Ades A E, Lu G
MRC Health Services Research Collaboration, Department of Social Medicine, University of Bristo, Canynge Hall, Bristol, United Kingdom.
Risk Anal. 2003 Dec;23(6):1165-72. doi: 10.1111/j.0272-4332.2003.00386.x.
Monte Carlo simulation has become the accepted method for propagating parameter uncertainty through risk models. It is widely appreciated, however, that correlations between input variables must be taken into account if models are to deliver correct assessments of uncertainty in risk. Various two-stage methods have been proposed that first estimate a correlation structure and then generate Monte Carlo simulations, which incorporate this structure while leaving marginal distributions of parameters unchanged. Here we propose a one-stage alternative, in which the correlation structure is estimated from the data directly by Bayesian Markov Chain Monte Carlo methods. Samples from the posterior distribution of the outputs then correctly reflect the correlation between parameters, given the data and the model. Besides its computational simplicity, this approach utilizes the available evidence from a wide variety of structures, including incomplete data and correlated and uncorrelated repeat observations. The major advantage of a Bayesian approach is that, rather than assuming the correlation structure is fixed and known, it captures the joint uncertainty induced by the data in all parameters, including variances and covariances, and correctly propagates this through the decision or risk model. These features are illustrated with examples on emissions of dioxin congeners from solid waste incinerators.

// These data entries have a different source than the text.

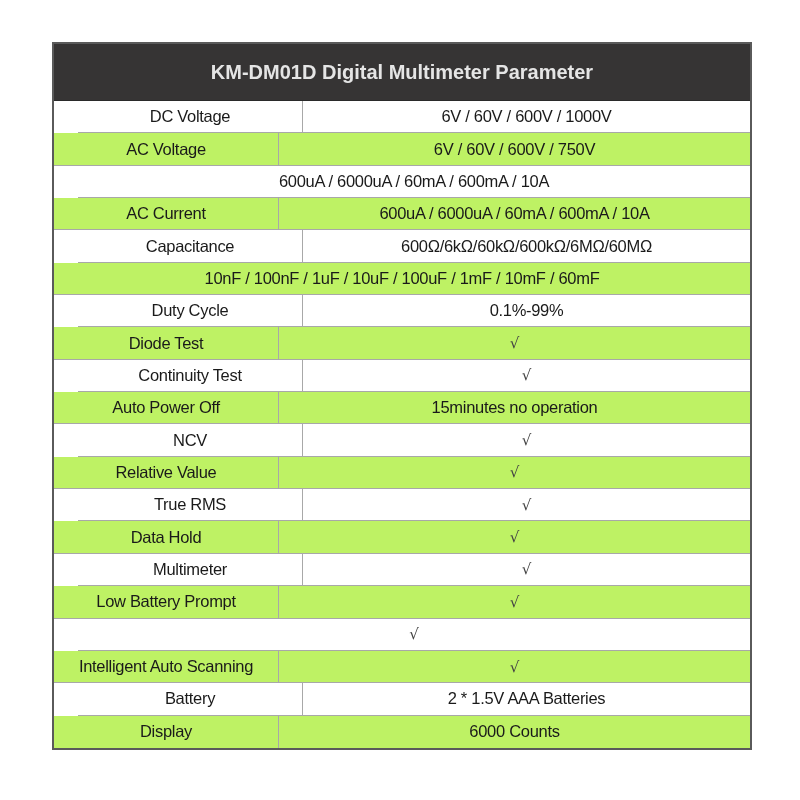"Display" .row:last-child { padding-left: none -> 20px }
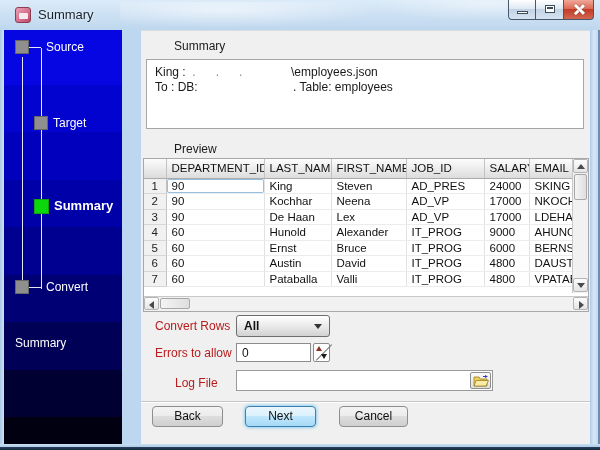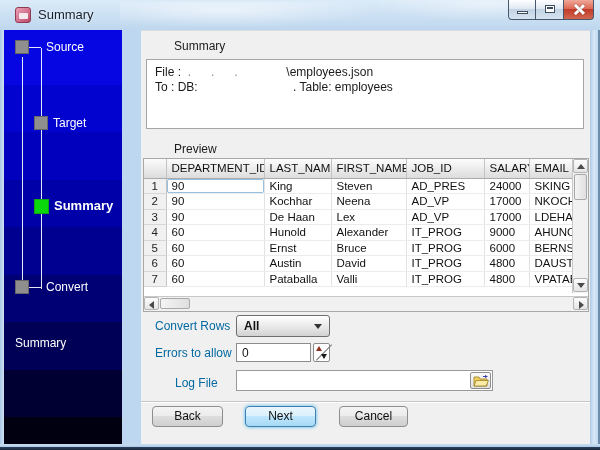"File :" span { text: File -> King }
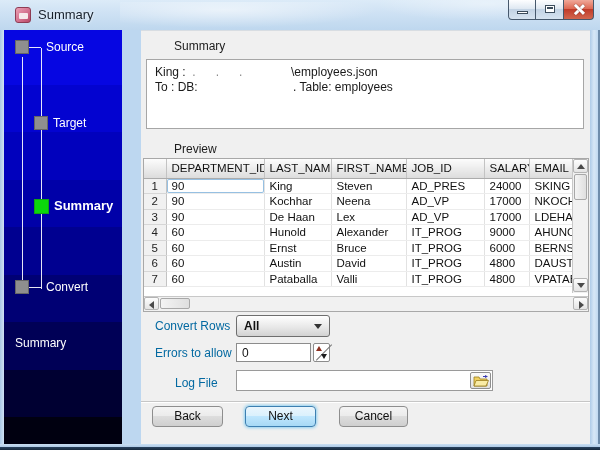"Convert Rows" .fm-label { color: #0369a1 -> #b91c1c }
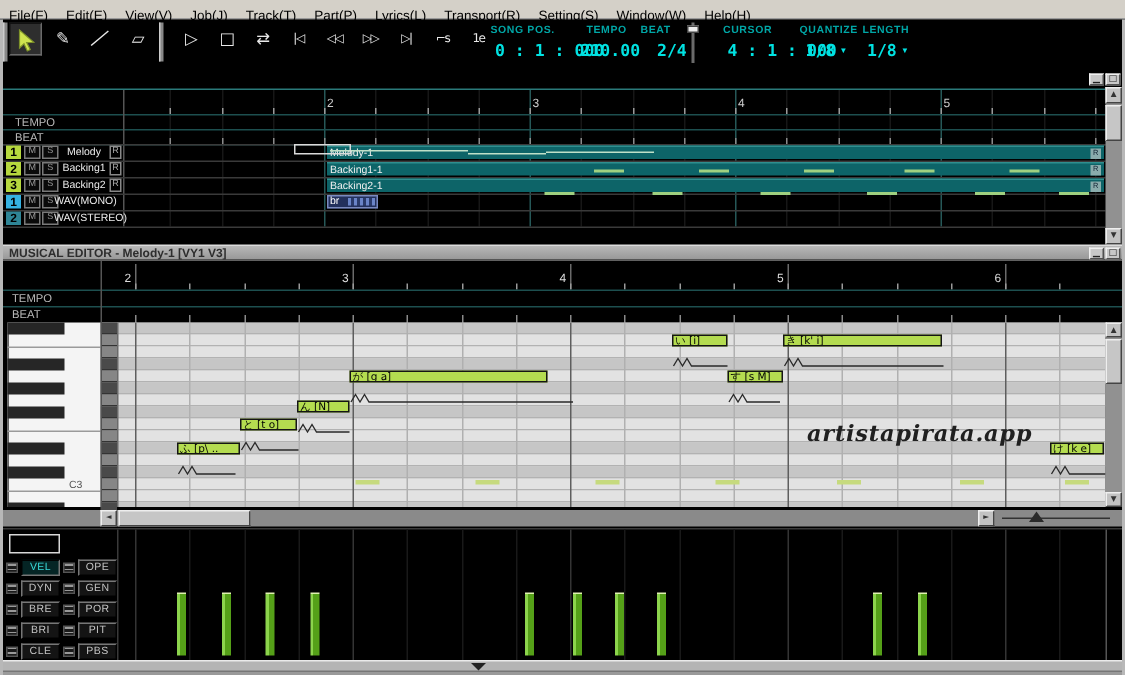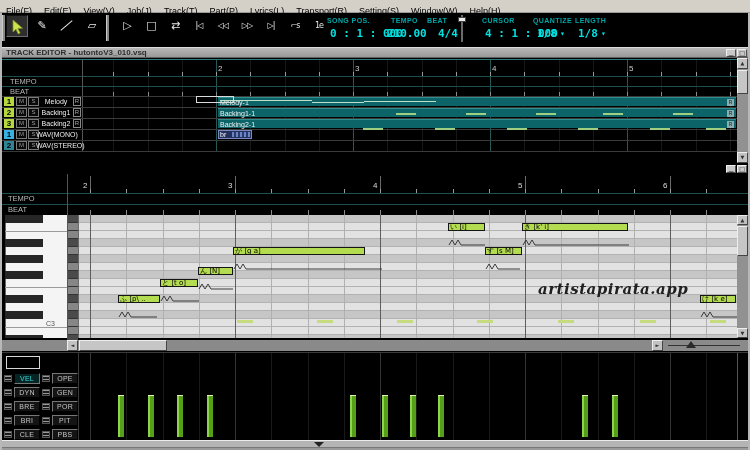"4/4" div.val { text: 4/4 -> 2/4 }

蒙特卡洛模拟已成为通过风险模型传播参数不确定性的公认方法。然而,人们普遍认识到,如果模型要对风险中的不确定性进行正确评估,就必须考虑输入变量之间的相关性。已经提出了各种两阶段方法,即首先估计相关结构,然后生成蒙特卡洛模拟,这种模拟在保持参数边际分布不变的同时纳入了这种结构。在这里,我们提出了一种单阶段替代方法,其中通过贝叶斯马尔可夫链蒙特卡洛方法直接从数据中估计相关结构。然后,给定数据和模型,输出后验分布的样本能够正确反映参数之间的相关性。除了计算简单之外,这种方法还利用了来自各种结构的现有证据,包括不完整数据以及相关和不相关的重复观测值。贝叶斯方法的主要优点是,它不是假设相关结构是固定且已知的,而是捕捉数据在所有参数(包括方差和协方差)中引起的联合不确定性,并通过决策或风险模型正确地传播这种不确定性。通过关于固体废物焚烧炉中二恶英同系物排放的示例来说明这些特征。